Chair 2- Know your Consumer

I just looked down and noticed that the chair levers (on my new chair) come with labels.  I don't think that manufacturers can underestimate the low level of attention creative people give to machanical devices.  We, creative folk, simply do not go around mind-melding with metal and plastics.  For 18 days now, I've been sitting on this chair, pulling at any lever I can reach under the chair adjusting height and forward tilt by trial and error . For the first time today, I actually looked under the chair and noticed (clear as a new email in the in-box), the levers are labled:  tilt, up/down, back, slide.  Groovy man.

It makes me think of all the other things employers don't know about shoppers and consumers.  Take for example, the need for shopping carts and baskets placed around stores.  Impulse purchasers stop inpulsing once their arms get full and they are at the back of the store.  Game over, unless a basket/cart miraculously appears. Same goes for hand baskets.  Game over once you have filled up.  Who wants to go all the way to the front to switch from a basket to a cart.  Eeeek.  It makes you feel guilty that you have overspent.  Don't remind me I'm a compulsive spender.  Ease my spending upgrade, don't thwart me by requiring me to do a 3 minute walk to the front of the store. That's just enough time for the angel in my mind  to lecture me about my saving's plan I just implemented. 

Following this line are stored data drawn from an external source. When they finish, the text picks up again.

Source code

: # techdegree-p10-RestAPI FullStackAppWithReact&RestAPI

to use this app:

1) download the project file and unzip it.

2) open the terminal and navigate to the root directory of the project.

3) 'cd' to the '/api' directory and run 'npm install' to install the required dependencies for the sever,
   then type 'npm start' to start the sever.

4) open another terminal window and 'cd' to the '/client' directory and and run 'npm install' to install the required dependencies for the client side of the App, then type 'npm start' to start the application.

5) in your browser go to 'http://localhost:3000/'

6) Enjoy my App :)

I wish I could remember the title of the  book I read over Christmas.   Something about "How we Shop."  The most fascinating anthropoligcal study on consumerism I have seen.  Probably at the center kiosk at your local Barnes and Noble.  Excellent Read!!!

Chair 1

A few months ago, I responded to an annoying ergo-chair spam message in my in-box.  I got a cheerful response back from in-house counsel Ernie.  Evidently, it wasn't spam as defined by some new law.  He was a charmer, and I'm a sucker for charm.  He got me to agree to blog about his ergonomic chair he was going to send me.  I got my new chair.  All pretty spring green to match my grass-colored walls.  The chair is pretty good. Custom ordered to fit my butt.  The only probem at this point is I'm sure that my ergonomic adjustments are correct.  I sit with one butt cheek on the hump  (imagine a fluffy bicycle seat) and my legs crossed.  I think I needed the foot rest, but I felt too undeserving to ask the nice phone operator to throw in a foot rest as part of the free-stuff deal in exchange for blogging.  I was too cheap to buy myself one.

I think Mr. Ernie over at the Ergo4me company needs to send out a specialist to make sure you are sitting in your chair correctly after arrival. I suspect their team of on-site orthopedist would shudder at what the average civilian does in his or her holistic office chair.

Ernie, come adjust me before I get carpal tunnel sitting in your new chair!!